** START OF Excerpt **

REF No. 6386
Pair of Chinese export armorial porcelain dinner plates, Belgian market, van den Cruyce

Qianlong period circa 1750
Belgian Market
Diameter: 9 inches; 23cm

Price:  £9,500

A fine pair of Chinese export armorial porcelain dinner plates with a central coat of arms and the rim with a border of flowers in bianco-sopra-bianco. The arms are of van den Cruyce.

The van den Cruyce family was numerous in and around Anvers, mostly descended from Pasquier-François van den Cruyce ennobled in the mid 17th century. He was awarded the right to have unicorns as supporters for his arms by King Charles II (of Spain, which ruled the area then). Many were soldiers or burgomasters and they intermarried with other wealthy Belgian families.

** END OF Excerpt **
** START OF Raw data **

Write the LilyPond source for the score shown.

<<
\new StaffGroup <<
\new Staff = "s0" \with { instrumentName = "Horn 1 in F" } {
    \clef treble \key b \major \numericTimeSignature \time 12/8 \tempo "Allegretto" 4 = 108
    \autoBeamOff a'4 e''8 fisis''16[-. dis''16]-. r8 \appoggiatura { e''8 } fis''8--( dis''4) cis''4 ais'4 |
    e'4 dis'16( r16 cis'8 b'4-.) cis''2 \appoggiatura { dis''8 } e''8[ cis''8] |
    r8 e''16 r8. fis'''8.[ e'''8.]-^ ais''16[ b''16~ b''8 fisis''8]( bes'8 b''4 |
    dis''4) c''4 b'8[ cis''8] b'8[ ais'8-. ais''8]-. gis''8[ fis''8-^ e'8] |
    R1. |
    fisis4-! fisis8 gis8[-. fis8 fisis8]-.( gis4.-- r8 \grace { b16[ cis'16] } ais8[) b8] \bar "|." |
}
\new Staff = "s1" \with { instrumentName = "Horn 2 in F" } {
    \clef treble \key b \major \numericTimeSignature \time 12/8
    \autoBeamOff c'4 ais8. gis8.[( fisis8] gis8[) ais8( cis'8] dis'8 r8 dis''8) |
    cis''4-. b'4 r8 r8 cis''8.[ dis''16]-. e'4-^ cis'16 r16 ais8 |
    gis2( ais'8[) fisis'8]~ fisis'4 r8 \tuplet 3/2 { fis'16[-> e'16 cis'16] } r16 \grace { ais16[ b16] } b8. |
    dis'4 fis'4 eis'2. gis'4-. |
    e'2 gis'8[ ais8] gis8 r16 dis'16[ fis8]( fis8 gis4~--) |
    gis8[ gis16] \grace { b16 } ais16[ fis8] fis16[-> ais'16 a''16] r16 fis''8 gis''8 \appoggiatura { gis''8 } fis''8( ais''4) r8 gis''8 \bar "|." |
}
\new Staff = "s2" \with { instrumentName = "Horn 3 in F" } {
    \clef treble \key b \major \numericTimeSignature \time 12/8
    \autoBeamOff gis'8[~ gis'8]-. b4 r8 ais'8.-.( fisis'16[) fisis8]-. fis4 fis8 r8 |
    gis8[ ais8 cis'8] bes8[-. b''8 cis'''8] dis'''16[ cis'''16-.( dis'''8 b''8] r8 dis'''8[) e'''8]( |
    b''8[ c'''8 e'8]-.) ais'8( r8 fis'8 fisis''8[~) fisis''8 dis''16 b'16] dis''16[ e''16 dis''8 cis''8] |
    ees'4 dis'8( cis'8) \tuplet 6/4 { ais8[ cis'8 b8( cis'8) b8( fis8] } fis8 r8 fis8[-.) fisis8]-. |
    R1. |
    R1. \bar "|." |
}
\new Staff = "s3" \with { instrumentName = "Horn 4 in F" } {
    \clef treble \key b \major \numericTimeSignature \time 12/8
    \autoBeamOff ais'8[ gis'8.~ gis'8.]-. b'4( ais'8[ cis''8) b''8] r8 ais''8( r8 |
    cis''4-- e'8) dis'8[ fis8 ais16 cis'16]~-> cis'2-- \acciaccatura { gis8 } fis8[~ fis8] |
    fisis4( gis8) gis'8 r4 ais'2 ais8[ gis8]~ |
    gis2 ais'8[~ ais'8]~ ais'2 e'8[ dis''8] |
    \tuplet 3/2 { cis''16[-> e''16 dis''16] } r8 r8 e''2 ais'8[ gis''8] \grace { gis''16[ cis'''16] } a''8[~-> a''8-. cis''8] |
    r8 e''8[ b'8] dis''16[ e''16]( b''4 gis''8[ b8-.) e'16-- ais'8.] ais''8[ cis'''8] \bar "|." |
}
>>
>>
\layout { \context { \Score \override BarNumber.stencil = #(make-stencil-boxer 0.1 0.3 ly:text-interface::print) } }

** END OF Raw data **

** Challenge 1 **
Switch "Anvers" to "Antwerp" in the stretch of the porcelain plate listing from "A fine pair" through "wealthy Belgian families.".
** Challenge 2 **
Answer these questions from the porcelain plate listing:
(a) What is the diameter of the plates?
(b) What price is given for the pair?
(c) Who awarded Pasquier-François van den Cruyce the right to have unicorns as supporters for his arms?
** Challenge 3 **
Extend the porcelain plate listing, picking up from its final sentence.
The records were drawn from a separate source.

** Output 1 **
A fine pair of Chinese export armorial porcelain dinner plates with a central coat of arms and the rim with a border of flowers in bianco-sopra-bianco. The arms are of van den Cruyce.

The van den Cruyce family was numerous in and around Antwerp, mostly descended from Pasquier-François van den Cruyce ennobled in the mid 17th century. He was awarded the right to have unicorns as supporters for his arms by King Charles II (of Spain, which ruled the area then). Many were soldiers or burgomasters and they intermarried with other wealthy Belgian families.

** Output 2 **
(a) 9 inches (23 cm)
(b) £9,500
(c) King Charles II of Spain

** Output 3 **
Three different services are known with these arms. This service, and a similar one with different borders, could have been ordered by sons of Albert van den Cruyce, châtelain du château royal de Tervueren and his wife Anne-Thérèse de Coninck (whose sister married Albert’s older brother). There were four sons: Jean-Baptise-Joseph; Albert-Louis-Joseph; Joseph and François-Jean-Joseph. All were unmarried in 1750 but the youngest François was married in 1760 to Barbe-Jeanne-Françoise de Potter - there is a Chinese armorial teaservice with the arms accollée of van den Cuyce & de Potter, suggesting that the family had the wherewithall and taste for Chinese armorial porcelain and that the other two services were for different brothers, but which two is not known.

Alternatively it could have been ordered by any of their cousins, the five sons of Pasquier-Jean-Augustin van den Cruyce who married Marie-Mechtilde de Coninck.

References: M. de Vegiano & Sr. d’Hovel & de Herckenrode, Baron JSFJL, 1862, Nobiliaire des Pays-Bas et du Comté de Bourgogne et des Suppléments, p594-99, van den Cruyce genealogy; Cogels & Cardon 2014, pp84-86, the three services with arms of van den Cruyce; Maertens de Noordhout 1997, p80-85, the same three services.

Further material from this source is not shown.